On 04/25/14 02:37, Ted Unangst wrote:
On Thu, Apr 24, 2014 at 22:17, Alexander Hall wrote:
On 04/23/14 23:01, Ted Unangst wrote:
CVSROOT: /cvs
Module name: src
Changes by: [email protected] 2014/04/23 15:01:15
Modified files:
lib/libssl/src/ssl: kssl.c
Log message:
null pointers after free to prevent double frees and worse. also fix a
Looking at the code, this looks like an effort in being proactive:
free(*princ);
*princ = NULL;
... nothing about 'princ'...
if ((*princ = calloc(1, length)) == NULL)
return KSSL_CTX_ERR;
However, would that not rather risk hiding potential use-after-free's by
not exposing a second free() later on?
Now if you try to use it, you will get an immediate crash. I
Ah, indeed. I was too focused on the free() and my mind was still set on
that the pointer still addressed the already free'd memory.
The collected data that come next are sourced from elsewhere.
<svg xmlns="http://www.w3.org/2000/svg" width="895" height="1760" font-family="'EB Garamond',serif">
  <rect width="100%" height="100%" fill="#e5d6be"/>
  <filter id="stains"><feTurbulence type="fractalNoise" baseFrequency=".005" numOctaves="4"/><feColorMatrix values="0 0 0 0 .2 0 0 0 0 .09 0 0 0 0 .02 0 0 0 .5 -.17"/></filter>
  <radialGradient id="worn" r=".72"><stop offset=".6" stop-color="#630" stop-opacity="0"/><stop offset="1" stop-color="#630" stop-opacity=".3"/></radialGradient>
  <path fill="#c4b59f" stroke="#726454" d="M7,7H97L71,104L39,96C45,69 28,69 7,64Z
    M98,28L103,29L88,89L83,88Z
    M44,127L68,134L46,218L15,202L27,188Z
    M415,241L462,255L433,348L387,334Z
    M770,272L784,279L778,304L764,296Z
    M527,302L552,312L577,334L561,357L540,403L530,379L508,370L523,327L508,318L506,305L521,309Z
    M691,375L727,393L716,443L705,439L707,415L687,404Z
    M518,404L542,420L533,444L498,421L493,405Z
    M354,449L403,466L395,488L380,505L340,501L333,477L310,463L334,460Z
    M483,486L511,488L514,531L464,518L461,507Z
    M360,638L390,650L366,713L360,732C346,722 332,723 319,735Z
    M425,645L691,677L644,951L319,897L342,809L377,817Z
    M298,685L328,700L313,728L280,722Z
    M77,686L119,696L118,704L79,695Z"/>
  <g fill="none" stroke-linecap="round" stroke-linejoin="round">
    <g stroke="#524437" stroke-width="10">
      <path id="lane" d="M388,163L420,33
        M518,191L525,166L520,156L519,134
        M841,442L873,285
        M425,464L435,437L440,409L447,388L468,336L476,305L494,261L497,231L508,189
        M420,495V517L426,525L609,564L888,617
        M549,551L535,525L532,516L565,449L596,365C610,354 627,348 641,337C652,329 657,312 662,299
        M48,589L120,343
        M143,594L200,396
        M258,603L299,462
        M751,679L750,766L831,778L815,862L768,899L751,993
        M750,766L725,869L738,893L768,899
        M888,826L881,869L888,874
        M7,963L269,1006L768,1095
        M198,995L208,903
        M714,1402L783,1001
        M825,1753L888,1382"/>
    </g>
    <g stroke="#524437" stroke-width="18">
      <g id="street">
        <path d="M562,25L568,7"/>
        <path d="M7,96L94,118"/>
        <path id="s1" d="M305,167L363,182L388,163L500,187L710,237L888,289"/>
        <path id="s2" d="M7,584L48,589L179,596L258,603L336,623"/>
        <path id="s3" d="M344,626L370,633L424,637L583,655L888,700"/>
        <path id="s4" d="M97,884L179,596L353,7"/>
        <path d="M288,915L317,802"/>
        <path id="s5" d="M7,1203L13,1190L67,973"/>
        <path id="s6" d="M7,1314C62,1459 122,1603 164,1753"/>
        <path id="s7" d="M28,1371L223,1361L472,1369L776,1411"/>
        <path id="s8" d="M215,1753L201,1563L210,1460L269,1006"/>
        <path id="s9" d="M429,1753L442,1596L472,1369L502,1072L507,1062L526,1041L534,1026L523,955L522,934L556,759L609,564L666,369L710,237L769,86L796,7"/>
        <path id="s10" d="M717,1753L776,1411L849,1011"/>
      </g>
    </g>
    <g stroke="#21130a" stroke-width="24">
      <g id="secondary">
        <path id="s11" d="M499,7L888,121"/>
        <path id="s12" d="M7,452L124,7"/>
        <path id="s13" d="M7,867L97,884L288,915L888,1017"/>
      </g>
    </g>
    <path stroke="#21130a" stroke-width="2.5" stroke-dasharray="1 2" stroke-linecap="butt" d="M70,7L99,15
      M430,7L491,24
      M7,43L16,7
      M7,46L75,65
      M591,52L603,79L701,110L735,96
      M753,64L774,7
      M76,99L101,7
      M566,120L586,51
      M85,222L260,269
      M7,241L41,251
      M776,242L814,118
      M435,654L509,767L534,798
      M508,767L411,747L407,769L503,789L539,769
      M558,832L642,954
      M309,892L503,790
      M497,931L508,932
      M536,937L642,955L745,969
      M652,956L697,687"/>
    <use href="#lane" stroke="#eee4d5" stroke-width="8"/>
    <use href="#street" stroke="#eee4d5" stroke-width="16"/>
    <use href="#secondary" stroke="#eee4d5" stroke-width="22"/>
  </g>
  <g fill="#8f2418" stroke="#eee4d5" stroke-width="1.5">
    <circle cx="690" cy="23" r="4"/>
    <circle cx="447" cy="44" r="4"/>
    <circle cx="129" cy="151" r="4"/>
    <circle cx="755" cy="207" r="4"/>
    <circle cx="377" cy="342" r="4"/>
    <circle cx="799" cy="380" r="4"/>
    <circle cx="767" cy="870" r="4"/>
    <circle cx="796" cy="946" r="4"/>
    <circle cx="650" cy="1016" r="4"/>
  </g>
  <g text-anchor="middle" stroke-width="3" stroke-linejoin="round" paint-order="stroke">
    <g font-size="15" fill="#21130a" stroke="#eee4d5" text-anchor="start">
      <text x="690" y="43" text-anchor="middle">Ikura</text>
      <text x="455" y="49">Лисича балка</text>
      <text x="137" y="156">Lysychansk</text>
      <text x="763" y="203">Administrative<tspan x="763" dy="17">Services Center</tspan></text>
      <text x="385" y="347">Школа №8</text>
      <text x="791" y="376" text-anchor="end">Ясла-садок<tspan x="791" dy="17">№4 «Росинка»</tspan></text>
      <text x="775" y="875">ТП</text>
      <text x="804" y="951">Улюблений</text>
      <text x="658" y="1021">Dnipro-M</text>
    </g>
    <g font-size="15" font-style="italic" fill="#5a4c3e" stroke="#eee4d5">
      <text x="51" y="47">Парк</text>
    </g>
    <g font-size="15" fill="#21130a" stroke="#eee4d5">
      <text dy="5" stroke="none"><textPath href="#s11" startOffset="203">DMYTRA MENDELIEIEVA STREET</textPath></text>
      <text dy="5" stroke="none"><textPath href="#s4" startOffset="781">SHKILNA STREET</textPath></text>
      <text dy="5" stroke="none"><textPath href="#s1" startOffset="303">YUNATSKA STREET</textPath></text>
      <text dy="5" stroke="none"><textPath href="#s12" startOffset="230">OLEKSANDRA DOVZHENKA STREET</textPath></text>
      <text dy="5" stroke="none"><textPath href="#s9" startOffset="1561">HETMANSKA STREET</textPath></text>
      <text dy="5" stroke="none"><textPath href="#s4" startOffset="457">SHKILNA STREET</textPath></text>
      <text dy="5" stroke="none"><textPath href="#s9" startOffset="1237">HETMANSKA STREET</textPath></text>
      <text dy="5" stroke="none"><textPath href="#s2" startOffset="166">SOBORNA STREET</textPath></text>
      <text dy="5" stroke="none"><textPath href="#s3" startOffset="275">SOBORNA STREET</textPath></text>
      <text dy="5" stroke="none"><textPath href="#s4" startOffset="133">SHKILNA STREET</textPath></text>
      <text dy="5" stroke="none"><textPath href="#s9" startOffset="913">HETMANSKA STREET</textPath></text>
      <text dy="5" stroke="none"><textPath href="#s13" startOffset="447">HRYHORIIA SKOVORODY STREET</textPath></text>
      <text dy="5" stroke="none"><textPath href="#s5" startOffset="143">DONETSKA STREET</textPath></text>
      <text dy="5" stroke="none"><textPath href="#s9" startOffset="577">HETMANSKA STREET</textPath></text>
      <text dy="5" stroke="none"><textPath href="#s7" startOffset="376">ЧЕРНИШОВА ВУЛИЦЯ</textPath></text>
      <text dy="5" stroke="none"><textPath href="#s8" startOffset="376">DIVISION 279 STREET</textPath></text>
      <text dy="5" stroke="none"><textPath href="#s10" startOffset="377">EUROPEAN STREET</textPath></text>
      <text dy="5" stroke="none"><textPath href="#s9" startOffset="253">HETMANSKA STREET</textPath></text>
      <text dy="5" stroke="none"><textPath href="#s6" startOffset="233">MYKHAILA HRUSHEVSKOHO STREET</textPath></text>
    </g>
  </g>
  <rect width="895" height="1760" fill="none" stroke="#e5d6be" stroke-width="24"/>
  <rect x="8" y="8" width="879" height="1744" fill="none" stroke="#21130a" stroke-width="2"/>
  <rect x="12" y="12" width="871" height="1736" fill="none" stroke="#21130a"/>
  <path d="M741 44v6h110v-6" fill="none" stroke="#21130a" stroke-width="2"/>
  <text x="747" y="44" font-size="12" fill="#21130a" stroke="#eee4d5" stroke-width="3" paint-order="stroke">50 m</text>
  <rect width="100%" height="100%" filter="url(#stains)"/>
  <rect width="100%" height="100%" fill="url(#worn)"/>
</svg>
D'oh.
think free then NULL is the best idiom to use anywhere it's not obvious
what the pointer's lifetime will be. In some cases, this is
unnecessary, but it's not burdensome in my opinion. I'm not going
crazy and adding null after every free, just the ones that look
suspicious.
Indeed. I withdraw my comments. :-)
/Alexander
(This one looked a lot more suspicious than it really was because of
the use of '\0' for null. It was in effect already doing what I
changed it to, just in an obfuscated manner.)